Feb 9, 2022 - Economy

All eyes on SEC private equity transparency rules

A searchlight looking for a dollar sign

Illustration: Brendan Lynch/Axios

All private equity eyes today are on Washington, D.C., where the SEC will propose new transparency rules that would cover much of what the industry considers to be trade secret.

The big picture: The SEC is in charge of investor protection, no matter the type of investor, and believes that pension funds and other limited partners in private equity funds aren't always given adequate visibility.

  • Private equity, of course, would argue that its LP agreements are heavily-negotiated contracts between sophisticated investors. Or, put another way, leave us alone.

What's being proposed: The proposal would require covered funds to provide LPs with a quarterly statement that includes a "detailed accounting" of all fees and expenses paid by the fund during the period. It also would need to include compensation paid by portfolio companies to the general partner or any related parties.

  • It also would require funds to undergo an annual financial statement audit, and to obtain a fairness opinion when seeking to execute a GP-led secondary transaction. There also would be new disclosure requirements related to cybersecurity breaches.
  • Side letters continue to be allowed, but there now would be new restrictions on permissible preferences and all LPs (including prospective ones) would need to be informed of preferential treatment being given to select LPs. This is an investor protection that may not go over great with certain, larger investors.
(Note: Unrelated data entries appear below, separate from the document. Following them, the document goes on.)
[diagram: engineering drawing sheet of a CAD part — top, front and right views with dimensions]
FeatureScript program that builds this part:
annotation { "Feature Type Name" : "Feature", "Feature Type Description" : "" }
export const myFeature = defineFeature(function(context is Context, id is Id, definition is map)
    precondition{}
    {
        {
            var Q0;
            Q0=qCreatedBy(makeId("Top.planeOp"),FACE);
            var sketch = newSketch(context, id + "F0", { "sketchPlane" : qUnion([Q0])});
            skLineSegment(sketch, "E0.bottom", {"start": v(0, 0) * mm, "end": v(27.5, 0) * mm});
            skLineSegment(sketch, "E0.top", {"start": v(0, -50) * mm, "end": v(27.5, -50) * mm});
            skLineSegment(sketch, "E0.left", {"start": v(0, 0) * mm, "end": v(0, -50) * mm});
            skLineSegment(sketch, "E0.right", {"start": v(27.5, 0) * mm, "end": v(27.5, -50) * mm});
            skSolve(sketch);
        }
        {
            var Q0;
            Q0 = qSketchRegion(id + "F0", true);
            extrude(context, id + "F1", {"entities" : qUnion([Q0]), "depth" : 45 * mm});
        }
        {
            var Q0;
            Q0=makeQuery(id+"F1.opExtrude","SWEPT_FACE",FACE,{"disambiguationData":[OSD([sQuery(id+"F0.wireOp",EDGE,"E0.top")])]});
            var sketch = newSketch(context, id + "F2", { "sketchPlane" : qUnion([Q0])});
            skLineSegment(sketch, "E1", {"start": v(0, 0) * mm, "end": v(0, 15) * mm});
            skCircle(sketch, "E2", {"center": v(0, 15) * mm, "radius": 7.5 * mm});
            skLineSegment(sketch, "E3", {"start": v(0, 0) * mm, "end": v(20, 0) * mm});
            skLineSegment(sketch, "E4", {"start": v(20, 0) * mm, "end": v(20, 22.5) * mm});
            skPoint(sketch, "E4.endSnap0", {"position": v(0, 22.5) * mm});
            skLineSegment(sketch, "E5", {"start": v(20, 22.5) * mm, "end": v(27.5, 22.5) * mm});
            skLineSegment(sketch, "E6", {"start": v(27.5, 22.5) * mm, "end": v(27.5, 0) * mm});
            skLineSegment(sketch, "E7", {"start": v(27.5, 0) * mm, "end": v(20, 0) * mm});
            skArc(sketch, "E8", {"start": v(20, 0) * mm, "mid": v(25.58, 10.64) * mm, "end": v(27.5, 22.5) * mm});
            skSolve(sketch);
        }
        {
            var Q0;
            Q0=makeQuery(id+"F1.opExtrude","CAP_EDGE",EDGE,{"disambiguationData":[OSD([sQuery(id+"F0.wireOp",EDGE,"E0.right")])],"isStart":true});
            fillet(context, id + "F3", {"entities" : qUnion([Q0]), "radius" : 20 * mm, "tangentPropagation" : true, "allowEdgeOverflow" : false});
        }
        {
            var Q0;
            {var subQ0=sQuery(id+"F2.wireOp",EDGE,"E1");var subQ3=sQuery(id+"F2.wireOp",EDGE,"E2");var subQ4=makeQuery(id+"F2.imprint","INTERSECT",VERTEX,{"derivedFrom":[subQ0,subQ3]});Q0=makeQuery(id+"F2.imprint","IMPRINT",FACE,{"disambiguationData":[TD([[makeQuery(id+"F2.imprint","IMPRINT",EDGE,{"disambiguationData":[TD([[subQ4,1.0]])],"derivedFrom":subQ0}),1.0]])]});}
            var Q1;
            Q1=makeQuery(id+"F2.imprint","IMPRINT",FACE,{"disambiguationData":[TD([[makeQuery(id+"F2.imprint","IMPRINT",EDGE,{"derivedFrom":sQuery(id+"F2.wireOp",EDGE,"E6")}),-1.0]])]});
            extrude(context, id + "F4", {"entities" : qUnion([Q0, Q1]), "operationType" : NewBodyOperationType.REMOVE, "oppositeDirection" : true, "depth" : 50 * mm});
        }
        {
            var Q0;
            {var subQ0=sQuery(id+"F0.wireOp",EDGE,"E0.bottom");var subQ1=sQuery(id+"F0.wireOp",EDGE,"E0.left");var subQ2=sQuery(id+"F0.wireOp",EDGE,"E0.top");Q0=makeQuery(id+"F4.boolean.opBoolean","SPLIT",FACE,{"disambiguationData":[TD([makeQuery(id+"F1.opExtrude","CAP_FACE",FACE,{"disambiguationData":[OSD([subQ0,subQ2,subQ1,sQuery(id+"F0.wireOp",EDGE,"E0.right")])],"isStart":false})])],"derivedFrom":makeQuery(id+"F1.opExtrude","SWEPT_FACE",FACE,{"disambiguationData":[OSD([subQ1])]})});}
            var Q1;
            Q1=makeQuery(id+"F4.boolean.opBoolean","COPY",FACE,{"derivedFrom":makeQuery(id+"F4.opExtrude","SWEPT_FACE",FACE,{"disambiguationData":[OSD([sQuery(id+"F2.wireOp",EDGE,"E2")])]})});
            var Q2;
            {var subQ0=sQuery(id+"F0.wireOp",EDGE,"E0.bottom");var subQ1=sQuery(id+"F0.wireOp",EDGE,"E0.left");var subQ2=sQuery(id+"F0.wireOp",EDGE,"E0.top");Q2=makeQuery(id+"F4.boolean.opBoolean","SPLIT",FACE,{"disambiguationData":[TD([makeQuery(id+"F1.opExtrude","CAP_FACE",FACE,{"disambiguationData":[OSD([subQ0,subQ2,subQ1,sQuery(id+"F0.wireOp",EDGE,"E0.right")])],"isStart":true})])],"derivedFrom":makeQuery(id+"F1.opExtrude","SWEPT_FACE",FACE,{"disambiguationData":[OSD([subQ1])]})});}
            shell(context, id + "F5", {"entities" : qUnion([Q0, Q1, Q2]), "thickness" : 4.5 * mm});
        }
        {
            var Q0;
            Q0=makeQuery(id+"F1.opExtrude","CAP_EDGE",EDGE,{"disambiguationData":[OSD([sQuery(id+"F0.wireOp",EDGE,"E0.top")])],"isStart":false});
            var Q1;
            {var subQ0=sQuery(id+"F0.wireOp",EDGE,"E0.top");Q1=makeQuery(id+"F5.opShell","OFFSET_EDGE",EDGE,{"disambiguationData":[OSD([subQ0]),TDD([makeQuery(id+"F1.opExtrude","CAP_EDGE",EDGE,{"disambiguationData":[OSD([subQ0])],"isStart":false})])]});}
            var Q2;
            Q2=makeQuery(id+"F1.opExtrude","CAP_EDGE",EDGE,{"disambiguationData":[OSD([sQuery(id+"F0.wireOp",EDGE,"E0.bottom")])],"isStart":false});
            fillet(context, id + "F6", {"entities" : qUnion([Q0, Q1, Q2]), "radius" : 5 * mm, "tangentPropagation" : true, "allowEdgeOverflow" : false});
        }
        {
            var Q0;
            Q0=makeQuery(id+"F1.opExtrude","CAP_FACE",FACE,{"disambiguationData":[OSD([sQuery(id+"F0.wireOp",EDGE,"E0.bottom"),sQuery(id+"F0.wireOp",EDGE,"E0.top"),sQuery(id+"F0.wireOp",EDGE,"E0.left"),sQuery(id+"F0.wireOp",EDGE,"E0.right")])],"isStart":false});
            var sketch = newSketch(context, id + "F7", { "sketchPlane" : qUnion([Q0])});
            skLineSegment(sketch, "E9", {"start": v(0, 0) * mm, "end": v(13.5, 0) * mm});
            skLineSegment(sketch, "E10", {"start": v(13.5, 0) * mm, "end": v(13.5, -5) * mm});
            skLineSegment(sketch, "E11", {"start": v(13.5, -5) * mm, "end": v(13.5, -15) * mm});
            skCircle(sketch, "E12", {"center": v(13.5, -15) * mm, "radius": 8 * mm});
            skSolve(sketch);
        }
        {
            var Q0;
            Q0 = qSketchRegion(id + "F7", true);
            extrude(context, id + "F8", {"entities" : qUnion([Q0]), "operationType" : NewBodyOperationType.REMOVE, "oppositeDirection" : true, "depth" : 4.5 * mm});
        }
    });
But wait, there's more: The SEC also wants to ban several PE fund fees and expenses charged to LPs and/or portfolio companies, which it believes are "contrary to the public interest and the protection of investors."

  • This includes accelerated monitoring fees, or any other expense tied to unperformed services.

Would this also impact VC funds? Yes, it would seem to.

Unrelated actions: The SEC today also will propose shortening standard settlement cycles for securities transactions to T+1 from T+2 (an issue that came up during last year's Robinhood/GameStop situation). Tomorrow the SEC will discuss updating its "accredited investor" definition.

The bottom line: This is the SEC's second major PE transparency push in as many months, following the Form PF proposal, as the industry appears to have outgrown the shadows.